Sometimes the bride’s family demands an exorbitant Mahr for her, ignoring the spirit of Ihsan endorsed by Islam. This makes it difficult for younger men to marry, thus opening the door to such evils as dating and fornication.
Prevalence of the dowry custom not only jeopardizes the lives of future female infants and makes marriage difficult for girls in general, but also becomes a menace to low-income groups. Despite the existence of laws that prohibit excessive dowry, it is not unusual to find every mother under severe pressure of ‘honorably marrying off’ her daughters. She goes asking door-to-door for monetary help, incurring huge debts to throw lavish wedding feasts and live up to societal expectations.
What can we do to eradicate this custom? In 1976, the government of Pakistan passed a law - the Dowry and Bridal Gifts Restriction Act - that prohibited dowry above a specific amount. Sadly, to little effect. Existence of laws can only be effective, if people have Taqwah. The change can come about only if Muslim families truly fear Allah (swt) when performing marriages. How?

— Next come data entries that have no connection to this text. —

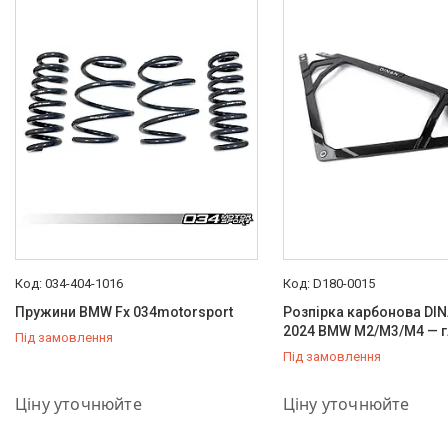
034-404-1016
D180-0015
Пружини BMW Fx 034motorsport
Розпірка карбонова DIN
2024 BMW M2/M3/M4 — 
Під замовлення
Під замовлення
+380 (66) 757-37-36
+380 (66) 757-37-36
Ціну уточнюйте
Ціну уточнюйте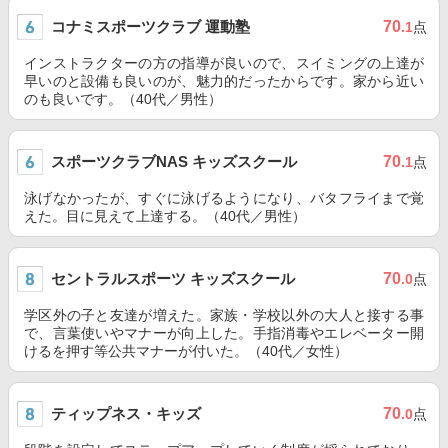
コナミスポーツクラブ 運動塾
70
.1
点
インストラクターの方の指導が良いので、スイミングの上達が
早いのと設備も良いのが、魅力的だったからです。家から近い
のも良いです。（40代／男性）
スポーツクラブNAS キッズスクール
70
.1
点
泳げなかったが、すぐに泳げるようになり、バタフライまで覚
えた。目に見えて上達する。（40代／男性）
セントラルスポーツ キッズスクール
70
.0
点
学区外の子と友達が増えた。家族・学校以外の大人と接する事
で、言葉使いやマナーが向上した。手指消毒やエレベーター開
けるを押す等公共マナーが付いた。（40代／女性）
ティップネス・キッズ
70
.0
点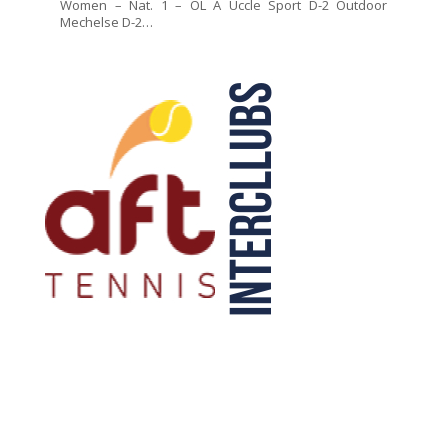
Women – Nat. 1 – OL A Uccle Sport D-2 Outdoor
Mechelse D-2…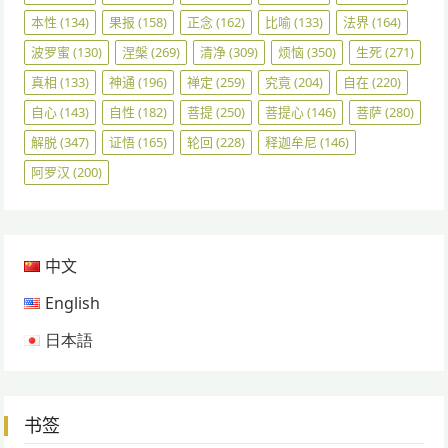
本性
(134)
果报
(158)
正念
(162)
比喻
(133)
法界
(164)
波罗蜜
(130)
涅槃
(269)
清净
(309)
烦恼
(350)
生死
(271)
真相
(133)
神通
(196)
禅定
(259)
究竟
(204)
自在
(220)
自心
(143)
自性
(182)
菩提
(250)
菩提心
(146)
菩萨
(280)
解脱
(347)
证悟
(165)
轮回
(228)
释迦牟尼
(146)
阿罗汉
(200)
中文
English
日本語
书签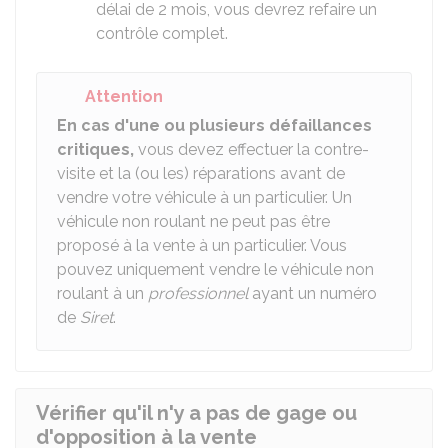
délai de 2 mois, vous devrez refaire un
contrôle complet.
Attention
En cas d'une ou plusieurs défaillances
critiques,
vous devez effectuer la contre-
visite et la (ou les) réparations avant de
vendre votre véhicule à un particulier. Un
véhicule non roulant ne peut pas être
proposé à la vente à un particulier. Vous
pouvez uniquement vendre le véhicule non
roulant à un
professionnel
ayant un numéro
de
Siret
.
Vérifier qu'il n'y a pas de gage ou
d'opposition à la vente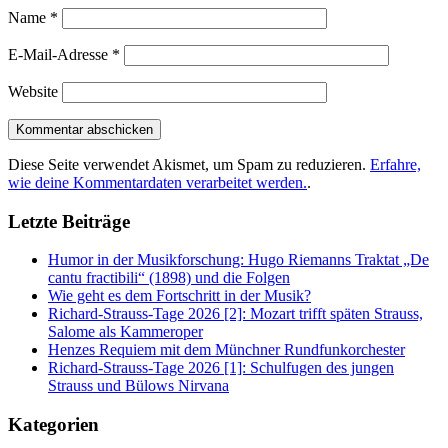
Name
*
E-Mail-Adresse
*
Website
Diese Seite verwendet Akismet, um Spam zu reduzieren.
Erfahre,
wie deine Kommentardaten verarbeitet werden.
.
Letzte Beiträge
Humor in der Musikforschung: Hugo Riemanns Traktat „De
cantu fractibili“ (1898) und die Folgen
Wie geht es dem Fortschritt in der Musik?
Richard-Strauss-Tage 2026 [2]: Mozart trifft späten Strauss,
Salome als Kammeroper
Henzes Requiem mit dem Münchner Rundfunkorchester
Richard-Strauss-Tage 2026 [1]: Schulfugen des jungen
Strauss und Bülows Nirvana
Kategorien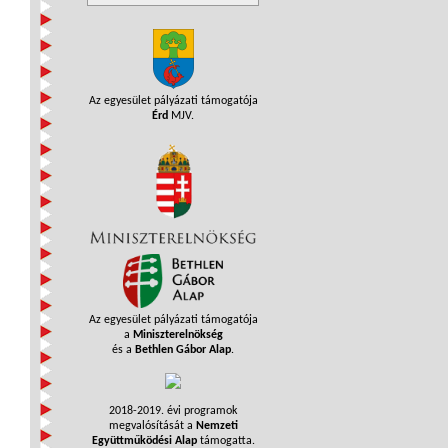
Az egyesület pályázati támogatója
Érd
MJV.
Az egyesület pályázati támogatója
a
Miniszterelnökség
és a
Bethlen Gábor Alap
.
2018-2019. évi programok
megvalósítását a
Nemzeti
Együttműködési Alap
támogatta.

By giving precedence to piety over materialism, Allah’s (swt) pleasure over people’s expectations, and fully trusting in Allah (swt) for girl’s well-being after marriage.
Not asking questions about dowry when attending a wedding.
Remembering that girls are provided for and protected by the Best of Providers - Allah (swt).
Even if a few marriages take place with an average Mahr and no dowry, the bridal couple accepting an initially mediocre standard of living can set a trend for others to follow.
Maybe then the birth of a daughter would bring genuine happiness.